**TASK DETAILS**.
Output the records in full, exactly as given.
______________________________
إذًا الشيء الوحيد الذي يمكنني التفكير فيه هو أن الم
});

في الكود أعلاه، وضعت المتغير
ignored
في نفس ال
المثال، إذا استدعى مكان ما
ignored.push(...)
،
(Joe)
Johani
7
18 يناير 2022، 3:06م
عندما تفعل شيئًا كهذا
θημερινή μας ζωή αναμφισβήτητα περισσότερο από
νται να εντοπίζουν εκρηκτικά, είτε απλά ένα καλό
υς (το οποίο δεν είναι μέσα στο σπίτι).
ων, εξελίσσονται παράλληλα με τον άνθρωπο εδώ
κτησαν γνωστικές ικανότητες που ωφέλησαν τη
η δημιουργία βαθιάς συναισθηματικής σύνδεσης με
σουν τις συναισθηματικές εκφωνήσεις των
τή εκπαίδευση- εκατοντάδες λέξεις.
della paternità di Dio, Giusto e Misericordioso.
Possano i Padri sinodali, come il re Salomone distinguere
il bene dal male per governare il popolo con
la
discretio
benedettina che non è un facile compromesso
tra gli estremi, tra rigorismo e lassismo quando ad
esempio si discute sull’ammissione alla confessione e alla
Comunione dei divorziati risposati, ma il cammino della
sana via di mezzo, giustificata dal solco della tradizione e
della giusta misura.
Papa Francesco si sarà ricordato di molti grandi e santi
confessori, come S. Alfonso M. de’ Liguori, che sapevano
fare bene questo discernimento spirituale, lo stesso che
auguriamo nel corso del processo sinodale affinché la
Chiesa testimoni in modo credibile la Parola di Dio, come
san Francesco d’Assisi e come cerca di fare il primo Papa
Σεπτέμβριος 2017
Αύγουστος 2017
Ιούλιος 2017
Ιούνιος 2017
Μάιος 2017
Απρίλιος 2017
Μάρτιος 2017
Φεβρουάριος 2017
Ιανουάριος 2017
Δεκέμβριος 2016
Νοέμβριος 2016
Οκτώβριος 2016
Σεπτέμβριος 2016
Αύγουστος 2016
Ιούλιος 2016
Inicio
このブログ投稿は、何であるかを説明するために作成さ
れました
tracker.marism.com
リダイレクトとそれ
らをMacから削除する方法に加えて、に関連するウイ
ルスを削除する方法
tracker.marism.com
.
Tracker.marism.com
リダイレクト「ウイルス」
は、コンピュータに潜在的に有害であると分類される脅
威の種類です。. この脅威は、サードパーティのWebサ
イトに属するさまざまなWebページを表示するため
______________________________
**RESPONSE FOR THIS EXERCISE**.
إذًا الشيء الوحيد الذي يمكنني التفكير فيه هو أن الم
});

في الكود أعلاه، وضعت المتغير
ignored
في نفس ال
المثال، إذا استدعى مكان ما
ignored.push(...)
،
(Joe)
Johani
7
18 يناير 2022، 3:06م
عندما تفعل شيئًا كهذا
θημερινή μας ζωή αναμφισβήτητα περισσότερο από
νται να εντοπίζουν εκρηκτικά, είτε απλά ένα καλό
υς (το οποίο δεν είναι μέσα στο σπίτι).
ων, εξελίσσονται παράλληλα με τον άνθρωπο εδώ
κτησαν γνωστικές ικανότητες που ωφέλησαν τη
η δημιουργία βαθιάς συναισθηματικής σύνδεσης με
σουν τις συναισθηματικές εκφωνήσεις των
τή εκπαίδευση- εκατοντάδες λέξεις.
della paternità di Dio, Giusto e Misericordioso.
Possano i Padri sinodali, come il re Salomone distinguere
il bene dal male per governare il popolo con
la
discretio
benedettina che non è un facile compromesso
tra gli estremi, tra rigorismo e lassismo quando ad
esempio si discute sull’ammissione alla confessione e alla
Comunione dei divorziati risposati, ma il cammino della
sana via di mezzo, giustificata dal solco della tradizione e
della giusta misura.
Papa Francesco si sarà ricordato di molti grandi e santi
confessori, come S. Alfonso M. de’ Liguori, che sapevano
fare bene questo discernimento spirituale, lo stesso che
auguriamo nel corso del processo sinodale affinché la
Chiesa testimoni in modo credibile la Parola di Dio, come
san Francesco d’Assisi e come cerca di fare il primo Papa
Σεπτέμβριος 2017
Αύγουστος 2017
Ιούλιος 2017
Ιούνιος 2017
Μάιος 2017
Απρίλιος 2017
Μάρτιος 2017
Φεβρουάριος 2017
Ιανουάριος 2017
Δεκέμβριος 2016
Νοέμβριος 2016
Οκτώβριος 2016
Σεπτέμβριος 2016
Αύγουστος 2016
Ιούλιος 2016
Inicio
このブログ投稿は、何であるかを説明するために作成さ
れました
tracker.marism.com
リダイレクトとそれ
らをMacから削除する方法に加えて、に関連するウイ
ルスを削除する方法
tracker.marism.com
.
Tracker.marism.com
リダイレクト「ウイルス」
は、コンピュータに潜在的に有害であると分類される脅
威の種類です。. この脅威は、サードパーティのWebサ
イトに属するさまざまなWebページを表示するため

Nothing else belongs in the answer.